We, the people, hold that both parents of a child have the following inalienable and fundamental rights as established by the Constitution of the United States and consistently supported by the case law record at the US Supreme Court.

  1. The right to be fully involved, from the day of birth through emancipation, in our children's physical, emotional, moral, religious and ethical growth as an individual person.
  2. The right to the comfort, care, and love of our children for not less than one half of the time from birth to 18 years.
  3. The right to instill in them our moral, religious and ethical outlook with which we view the world.
  4. The right to use all reasonable methods of discipline as we may select and direct during the time that the children are in our care, subject to the laws of the State in which we reside.
  5. The right to determine what level of physical comfort they shall enjoy while in our care, so long as they are not neglected and do not suffer from a lack of the basic necessities of life.
  6. The right to demand that our responsibilities be discharged through our own effort, time, and selection of agents such as health and child care providers, of our own free will and without coercion by another.
  7. The right to consult with and review records from any outside care provider to our children, including but not limited to physicians, schools, social workers and other professionals engaged in the care, health, and welfare of our children.
  8. The right to peaceful enjoyment of the previous enumerated rights, so long as the health, welfare and morality of our children are not endangered by our actions or manifest violations of the law or peace which directly bear upon the raising of our children.

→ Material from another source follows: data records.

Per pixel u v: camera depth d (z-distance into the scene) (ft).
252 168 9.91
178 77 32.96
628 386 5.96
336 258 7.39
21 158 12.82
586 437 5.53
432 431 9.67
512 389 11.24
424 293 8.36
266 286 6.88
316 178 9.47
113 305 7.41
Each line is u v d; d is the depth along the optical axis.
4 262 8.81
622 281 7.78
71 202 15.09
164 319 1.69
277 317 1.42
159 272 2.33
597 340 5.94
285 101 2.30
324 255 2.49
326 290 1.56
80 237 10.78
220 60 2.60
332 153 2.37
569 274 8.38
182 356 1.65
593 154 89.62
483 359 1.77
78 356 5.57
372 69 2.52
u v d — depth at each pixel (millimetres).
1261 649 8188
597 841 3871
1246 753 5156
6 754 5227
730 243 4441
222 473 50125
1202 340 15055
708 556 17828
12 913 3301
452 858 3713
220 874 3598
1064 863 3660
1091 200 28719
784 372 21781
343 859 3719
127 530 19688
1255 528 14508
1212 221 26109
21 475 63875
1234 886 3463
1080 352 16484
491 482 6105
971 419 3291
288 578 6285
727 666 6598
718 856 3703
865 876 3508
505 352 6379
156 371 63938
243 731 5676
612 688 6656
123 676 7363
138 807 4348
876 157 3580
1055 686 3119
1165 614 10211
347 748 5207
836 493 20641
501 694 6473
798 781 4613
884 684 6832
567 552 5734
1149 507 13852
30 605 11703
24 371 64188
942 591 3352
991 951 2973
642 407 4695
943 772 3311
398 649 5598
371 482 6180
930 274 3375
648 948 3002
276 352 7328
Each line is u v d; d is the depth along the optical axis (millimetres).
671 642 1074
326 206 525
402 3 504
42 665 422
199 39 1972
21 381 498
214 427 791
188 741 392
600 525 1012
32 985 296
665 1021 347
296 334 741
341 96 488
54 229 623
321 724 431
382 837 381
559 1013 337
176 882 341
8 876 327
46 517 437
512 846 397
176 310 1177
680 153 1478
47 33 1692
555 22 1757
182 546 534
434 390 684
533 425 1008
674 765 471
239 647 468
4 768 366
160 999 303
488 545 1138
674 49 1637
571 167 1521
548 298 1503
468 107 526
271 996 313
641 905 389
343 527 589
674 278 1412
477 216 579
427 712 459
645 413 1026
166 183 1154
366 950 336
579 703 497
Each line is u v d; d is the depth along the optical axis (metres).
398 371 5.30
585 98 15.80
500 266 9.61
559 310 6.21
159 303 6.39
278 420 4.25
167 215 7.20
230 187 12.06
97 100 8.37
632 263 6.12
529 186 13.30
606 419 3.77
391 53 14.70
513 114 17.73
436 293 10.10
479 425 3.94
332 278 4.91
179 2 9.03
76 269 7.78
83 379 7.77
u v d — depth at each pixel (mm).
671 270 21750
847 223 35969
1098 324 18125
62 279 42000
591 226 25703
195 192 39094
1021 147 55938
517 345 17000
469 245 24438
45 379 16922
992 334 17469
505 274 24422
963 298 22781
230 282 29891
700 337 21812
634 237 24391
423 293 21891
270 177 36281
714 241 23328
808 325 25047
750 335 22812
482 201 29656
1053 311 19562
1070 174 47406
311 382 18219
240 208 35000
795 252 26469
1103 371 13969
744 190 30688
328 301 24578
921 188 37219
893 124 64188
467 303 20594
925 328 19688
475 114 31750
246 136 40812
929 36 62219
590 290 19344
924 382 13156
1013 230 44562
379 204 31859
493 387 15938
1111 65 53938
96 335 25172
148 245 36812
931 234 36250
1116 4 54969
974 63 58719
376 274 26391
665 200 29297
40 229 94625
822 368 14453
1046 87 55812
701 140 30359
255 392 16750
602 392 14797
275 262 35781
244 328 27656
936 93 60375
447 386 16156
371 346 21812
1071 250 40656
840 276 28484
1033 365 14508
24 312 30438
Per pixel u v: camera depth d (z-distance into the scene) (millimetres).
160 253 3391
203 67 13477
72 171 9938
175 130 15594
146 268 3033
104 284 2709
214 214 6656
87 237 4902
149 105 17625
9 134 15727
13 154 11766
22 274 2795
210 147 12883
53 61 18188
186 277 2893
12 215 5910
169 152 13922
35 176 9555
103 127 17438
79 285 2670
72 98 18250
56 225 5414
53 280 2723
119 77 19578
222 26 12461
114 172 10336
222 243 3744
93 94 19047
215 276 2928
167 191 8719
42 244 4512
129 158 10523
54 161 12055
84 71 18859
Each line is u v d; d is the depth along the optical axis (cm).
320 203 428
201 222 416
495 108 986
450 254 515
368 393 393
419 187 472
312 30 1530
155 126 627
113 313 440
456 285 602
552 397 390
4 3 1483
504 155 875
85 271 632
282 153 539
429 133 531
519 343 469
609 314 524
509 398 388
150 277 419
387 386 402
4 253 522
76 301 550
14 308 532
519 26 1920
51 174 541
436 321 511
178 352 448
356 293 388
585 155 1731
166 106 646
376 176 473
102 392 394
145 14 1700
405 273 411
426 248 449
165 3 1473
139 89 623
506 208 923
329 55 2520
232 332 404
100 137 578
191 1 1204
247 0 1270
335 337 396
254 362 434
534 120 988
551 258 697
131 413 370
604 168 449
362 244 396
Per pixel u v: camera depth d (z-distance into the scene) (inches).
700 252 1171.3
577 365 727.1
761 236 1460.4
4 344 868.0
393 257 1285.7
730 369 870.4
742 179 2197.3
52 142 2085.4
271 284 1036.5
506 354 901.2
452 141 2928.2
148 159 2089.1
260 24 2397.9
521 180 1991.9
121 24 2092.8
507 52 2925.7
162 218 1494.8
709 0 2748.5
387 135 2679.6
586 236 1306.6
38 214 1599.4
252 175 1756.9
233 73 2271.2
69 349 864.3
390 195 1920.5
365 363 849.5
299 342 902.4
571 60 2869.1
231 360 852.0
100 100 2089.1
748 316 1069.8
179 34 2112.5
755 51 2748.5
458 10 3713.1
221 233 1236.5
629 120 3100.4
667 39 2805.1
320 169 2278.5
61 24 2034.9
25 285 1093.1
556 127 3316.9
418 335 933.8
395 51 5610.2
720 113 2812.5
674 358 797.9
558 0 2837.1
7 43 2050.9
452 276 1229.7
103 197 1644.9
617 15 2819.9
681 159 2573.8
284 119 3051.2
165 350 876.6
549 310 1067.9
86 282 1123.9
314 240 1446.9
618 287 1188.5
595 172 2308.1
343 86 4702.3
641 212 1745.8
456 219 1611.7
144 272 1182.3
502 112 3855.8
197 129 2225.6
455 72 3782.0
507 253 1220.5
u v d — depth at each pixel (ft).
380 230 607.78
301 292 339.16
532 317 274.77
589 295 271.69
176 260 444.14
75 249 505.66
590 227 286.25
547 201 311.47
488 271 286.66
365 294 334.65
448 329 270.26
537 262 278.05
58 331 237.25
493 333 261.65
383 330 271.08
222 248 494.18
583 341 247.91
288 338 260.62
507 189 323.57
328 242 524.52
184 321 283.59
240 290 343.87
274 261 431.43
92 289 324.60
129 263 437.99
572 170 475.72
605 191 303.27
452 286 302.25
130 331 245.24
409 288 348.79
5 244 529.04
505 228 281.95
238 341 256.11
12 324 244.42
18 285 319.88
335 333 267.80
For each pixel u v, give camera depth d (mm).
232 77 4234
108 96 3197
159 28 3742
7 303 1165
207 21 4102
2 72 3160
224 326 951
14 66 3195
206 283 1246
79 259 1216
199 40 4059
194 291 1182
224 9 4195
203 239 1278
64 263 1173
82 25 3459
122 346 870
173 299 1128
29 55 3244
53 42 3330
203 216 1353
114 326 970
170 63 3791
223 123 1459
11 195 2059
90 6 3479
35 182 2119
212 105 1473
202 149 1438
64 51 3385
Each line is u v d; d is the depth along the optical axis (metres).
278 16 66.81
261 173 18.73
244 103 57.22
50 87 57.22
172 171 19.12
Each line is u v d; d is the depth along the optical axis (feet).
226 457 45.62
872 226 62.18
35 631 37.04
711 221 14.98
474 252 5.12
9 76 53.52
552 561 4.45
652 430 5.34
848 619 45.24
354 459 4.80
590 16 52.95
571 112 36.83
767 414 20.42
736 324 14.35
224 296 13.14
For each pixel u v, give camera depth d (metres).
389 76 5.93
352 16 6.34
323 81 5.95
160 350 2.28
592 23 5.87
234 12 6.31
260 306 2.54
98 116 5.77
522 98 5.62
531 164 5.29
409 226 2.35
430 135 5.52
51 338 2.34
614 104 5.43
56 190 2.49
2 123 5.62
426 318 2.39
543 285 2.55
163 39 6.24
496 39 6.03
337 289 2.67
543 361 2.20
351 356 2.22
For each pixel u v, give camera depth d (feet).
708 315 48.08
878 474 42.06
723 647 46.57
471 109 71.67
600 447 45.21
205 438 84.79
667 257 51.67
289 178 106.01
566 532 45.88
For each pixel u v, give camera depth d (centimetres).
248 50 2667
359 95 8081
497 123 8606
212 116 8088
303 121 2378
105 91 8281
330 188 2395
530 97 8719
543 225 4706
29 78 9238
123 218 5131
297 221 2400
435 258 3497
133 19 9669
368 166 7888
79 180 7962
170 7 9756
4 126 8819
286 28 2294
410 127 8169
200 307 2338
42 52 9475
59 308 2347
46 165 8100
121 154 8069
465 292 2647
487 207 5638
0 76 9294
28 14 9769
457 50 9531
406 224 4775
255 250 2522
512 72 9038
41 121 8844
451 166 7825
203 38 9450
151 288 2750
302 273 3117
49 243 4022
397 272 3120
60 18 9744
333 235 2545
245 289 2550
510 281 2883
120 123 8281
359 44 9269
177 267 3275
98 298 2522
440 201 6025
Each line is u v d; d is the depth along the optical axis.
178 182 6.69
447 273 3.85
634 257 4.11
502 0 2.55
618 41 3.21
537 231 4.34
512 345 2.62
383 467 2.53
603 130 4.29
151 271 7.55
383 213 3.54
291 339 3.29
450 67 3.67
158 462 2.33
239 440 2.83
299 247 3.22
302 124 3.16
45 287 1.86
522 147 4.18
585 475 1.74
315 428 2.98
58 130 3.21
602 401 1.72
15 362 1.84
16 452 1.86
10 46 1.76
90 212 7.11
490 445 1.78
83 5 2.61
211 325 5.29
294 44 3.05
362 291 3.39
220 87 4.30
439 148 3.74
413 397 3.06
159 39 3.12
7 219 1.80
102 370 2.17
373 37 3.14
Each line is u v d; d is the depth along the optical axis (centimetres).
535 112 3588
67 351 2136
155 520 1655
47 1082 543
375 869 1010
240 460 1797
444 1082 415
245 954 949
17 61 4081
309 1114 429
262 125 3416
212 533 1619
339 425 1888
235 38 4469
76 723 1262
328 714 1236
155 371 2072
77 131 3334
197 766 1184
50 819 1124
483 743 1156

We also hold that we have the following responsibilities as a consequence of our participation in the creation and gestation of one or more children:

  1. The responsibility to provide for our children the basic necessities of life, including nutritious food, proper clothing, shelter and freedom from unwarranted and unreasonable danger about their domicile.
  2. The responsibility to provide our children with an education to the standards of the state and country in which we reside, subject to our children's individual aptitude and desire, which may be discharged either personally, by private contract or through the public school system.
  3. The responsibility to instill within our children a solid, acceptable moral and ethical code of behavior, such that they are able to function in a socially-acceptable manner upon emancipation into the world at large.
  4. The responsibility to monitor the actions of our children and utilize appropriate preventive measures and discipline to prevent them from deliberately, or through negligence, causing gross harm to themselves, others or society as a whole.
  5. The responsibility for the actions of our children - up to the age of emancipation - if our children, whether despite or due to lack of our oversight, cause harm to the person or property of another.